Supreme x Meissen: why artists are recapturing the “exquisite transgressiveness” of porcelain

As skatewear brand Supreme drops its latest collaboration, SLEEK takes a look at the difference between modern porcelain and the dusty menagerie on your grandmother’s shelf

March 2019

Porcelain figurines have gotten a bad rap, but recently things have been heating up in the kiln. Three hundred years ago, the medium was a high art form, lending itself to alchemy, obscenity and clever puns, but somewhere in the mid-20th century porcelain became tame, surviving as a shadow of its former glory in the shape of knick knacks and tchotchkes on the mantelpieces of octogenarians. Still, the story of its fall from grace has paved the way for a new generation to subvert the dated medium – Supreme is even getting in the game with its Meissen collaboration that launches today. To regain an edge, however, porcelain artists are going back to the basics.

At first glance, the work of contemporary potter, Barnaby Barford, looks sweet – consider of a figurine of a rosy-cheeked boy with a shocked expression – but upon closer inspection you see that he is standing on a pile of dirty magazines. For design critic Tanya Harrod, this is a prime example of the medium returning to its European roots of the 1700s when the process was brought to Germany from China.

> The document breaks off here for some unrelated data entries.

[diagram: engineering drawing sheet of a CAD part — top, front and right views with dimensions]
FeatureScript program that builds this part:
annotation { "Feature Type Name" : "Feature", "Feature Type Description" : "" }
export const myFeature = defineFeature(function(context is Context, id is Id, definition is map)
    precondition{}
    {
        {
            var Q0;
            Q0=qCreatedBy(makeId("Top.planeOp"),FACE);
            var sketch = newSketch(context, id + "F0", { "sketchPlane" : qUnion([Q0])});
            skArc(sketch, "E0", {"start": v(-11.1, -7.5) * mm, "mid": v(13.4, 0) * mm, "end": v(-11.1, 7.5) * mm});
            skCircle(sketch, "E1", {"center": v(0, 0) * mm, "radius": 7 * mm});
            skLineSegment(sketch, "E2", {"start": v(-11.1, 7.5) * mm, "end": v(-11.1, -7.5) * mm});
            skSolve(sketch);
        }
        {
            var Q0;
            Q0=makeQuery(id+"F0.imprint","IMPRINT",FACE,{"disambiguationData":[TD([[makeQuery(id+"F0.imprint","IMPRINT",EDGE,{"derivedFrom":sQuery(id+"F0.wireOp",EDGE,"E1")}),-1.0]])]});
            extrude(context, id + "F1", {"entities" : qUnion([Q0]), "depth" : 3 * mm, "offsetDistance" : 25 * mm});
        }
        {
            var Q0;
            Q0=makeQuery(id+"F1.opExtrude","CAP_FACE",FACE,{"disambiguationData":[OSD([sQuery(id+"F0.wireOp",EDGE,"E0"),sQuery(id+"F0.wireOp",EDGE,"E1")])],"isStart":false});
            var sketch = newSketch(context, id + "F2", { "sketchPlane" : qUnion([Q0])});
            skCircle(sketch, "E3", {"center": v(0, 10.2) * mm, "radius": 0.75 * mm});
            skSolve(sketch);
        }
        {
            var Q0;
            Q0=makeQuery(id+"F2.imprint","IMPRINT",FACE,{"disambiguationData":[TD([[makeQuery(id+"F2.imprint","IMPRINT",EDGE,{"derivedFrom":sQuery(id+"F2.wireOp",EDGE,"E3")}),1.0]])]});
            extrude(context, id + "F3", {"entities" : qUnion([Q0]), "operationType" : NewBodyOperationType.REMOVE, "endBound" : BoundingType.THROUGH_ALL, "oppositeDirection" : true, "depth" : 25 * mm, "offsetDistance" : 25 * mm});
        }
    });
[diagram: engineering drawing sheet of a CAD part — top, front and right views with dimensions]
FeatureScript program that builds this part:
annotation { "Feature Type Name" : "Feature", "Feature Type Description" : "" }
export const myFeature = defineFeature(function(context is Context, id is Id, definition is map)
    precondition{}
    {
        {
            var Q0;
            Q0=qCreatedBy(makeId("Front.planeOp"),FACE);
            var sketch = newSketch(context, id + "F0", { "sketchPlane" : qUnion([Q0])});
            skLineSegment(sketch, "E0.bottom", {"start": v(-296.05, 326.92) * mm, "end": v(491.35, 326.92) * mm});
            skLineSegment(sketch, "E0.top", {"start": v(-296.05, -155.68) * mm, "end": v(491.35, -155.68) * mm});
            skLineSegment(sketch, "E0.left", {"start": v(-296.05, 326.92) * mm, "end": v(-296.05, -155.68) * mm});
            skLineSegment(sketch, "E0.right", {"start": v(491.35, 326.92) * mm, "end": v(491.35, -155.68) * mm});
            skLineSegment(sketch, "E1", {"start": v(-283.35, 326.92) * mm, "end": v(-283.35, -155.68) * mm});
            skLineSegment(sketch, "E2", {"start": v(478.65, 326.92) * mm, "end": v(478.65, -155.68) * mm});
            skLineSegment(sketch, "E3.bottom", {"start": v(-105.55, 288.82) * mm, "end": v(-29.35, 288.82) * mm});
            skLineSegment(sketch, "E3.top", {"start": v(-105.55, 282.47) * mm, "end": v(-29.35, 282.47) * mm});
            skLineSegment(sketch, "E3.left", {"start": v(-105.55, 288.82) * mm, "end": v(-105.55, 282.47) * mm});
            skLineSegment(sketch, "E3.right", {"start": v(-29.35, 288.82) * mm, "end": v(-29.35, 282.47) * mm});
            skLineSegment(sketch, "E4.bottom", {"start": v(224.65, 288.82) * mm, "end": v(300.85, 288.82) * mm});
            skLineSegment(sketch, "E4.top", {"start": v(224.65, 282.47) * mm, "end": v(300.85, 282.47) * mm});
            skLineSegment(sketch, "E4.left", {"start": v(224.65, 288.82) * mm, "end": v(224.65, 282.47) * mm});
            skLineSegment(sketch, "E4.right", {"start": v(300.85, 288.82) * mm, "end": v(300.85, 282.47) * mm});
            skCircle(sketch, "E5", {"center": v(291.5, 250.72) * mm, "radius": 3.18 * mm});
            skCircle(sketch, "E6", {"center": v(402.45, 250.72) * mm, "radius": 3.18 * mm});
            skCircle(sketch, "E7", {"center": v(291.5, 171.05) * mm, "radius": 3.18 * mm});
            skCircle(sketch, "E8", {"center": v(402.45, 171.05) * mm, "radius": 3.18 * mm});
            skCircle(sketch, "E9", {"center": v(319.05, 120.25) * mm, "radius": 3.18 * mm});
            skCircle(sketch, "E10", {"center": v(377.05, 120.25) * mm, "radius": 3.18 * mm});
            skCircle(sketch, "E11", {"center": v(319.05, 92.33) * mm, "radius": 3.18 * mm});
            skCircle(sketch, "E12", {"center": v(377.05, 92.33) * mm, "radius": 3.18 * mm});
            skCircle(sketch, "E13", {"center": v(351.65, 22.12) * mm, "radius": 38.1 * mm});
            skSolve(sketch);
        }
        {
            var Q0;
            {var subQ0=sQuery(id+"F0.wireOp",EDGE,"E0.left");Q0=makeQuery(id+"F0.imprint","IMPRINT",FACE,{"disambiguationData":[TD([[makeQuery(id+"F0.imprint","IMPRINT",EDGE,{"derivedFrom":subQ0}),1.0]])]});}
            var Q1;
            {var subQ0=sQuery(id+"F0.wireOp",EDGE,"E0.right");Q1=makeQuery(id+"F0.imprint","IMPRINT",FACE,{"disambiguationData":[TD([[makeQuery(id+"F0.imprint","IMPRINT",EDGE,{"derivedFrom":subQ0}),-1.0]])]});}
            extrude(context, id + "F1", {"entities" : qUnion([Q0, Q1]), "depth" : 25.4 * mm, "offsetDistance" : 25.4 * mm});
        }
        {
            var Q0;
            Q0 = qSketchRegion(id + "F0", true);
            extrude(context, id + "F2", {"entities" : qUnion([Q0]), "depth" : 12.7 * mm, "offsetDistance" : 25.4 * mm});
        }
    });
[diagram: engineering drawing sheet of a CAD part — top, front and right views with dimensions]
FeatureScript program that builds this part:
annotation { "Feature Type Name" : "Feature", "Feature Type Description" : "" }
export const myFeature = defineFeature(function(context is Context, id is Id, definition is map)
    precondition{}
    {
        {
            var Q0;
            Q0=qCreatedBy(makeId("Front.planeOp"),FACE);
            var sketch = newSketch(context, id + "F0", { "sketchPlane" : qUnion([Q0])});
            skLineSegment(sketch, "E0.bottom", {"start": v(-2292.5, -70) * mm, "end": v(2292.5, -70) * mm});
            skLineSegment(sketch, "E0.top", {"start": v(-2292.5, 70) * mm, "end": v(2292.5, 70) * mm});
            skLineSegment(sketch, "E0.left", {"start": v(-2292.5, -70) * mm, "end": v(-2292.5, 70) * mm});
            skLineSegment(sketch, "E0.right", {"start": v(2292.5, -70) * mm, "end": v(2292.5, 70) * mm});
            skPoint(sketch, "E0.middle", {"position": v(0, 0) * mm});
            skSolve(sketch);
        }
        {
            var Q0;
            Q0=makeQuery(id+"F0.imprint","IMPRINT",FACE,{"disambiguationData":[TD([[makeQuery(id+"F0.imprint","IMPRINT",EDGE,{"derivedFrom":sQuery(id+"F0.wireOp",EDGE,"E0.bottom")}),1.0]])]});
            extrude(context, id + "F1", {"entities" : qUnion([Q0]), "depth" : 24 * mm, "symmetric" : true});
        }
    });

“There are so many people who have been inspired by the great 18th century porcelain factories, which created whole imaginary worlds that were often disturbing and slightly sexual,” Harrod tells SLEEK. “Because porcelain was expensive, they were appealing to an elite culture that would appreciate exquisite transgressiveness. Young artists are playing with the memory of the great art form and the suburban safeness of the figurine.”


After the war, watered-down porcelain reproductions flooded mantelpieces, cupboards and shelves as the medium became more affordable. This is the type of porcelin most of us are familiar with today: inoffensively decorative at best and garish clutter at its worst. But in its sanitised form, porcelain has once again gained value that artists can play with — sentimental value. Where 18th century artists played with the expensiveness of the material, today’s ceramicists are making jokes at the expense of your grandmother’s taste in kitsch design. Irene Nodril’s porcelain sculptures, for example, transform the tame Bambi sculptures into grotesque mutations, while Katsuyo Aoki twists flamboyant gothic curls into skulls finished with the spiked helmets of Kaiser Wilhelm’s army.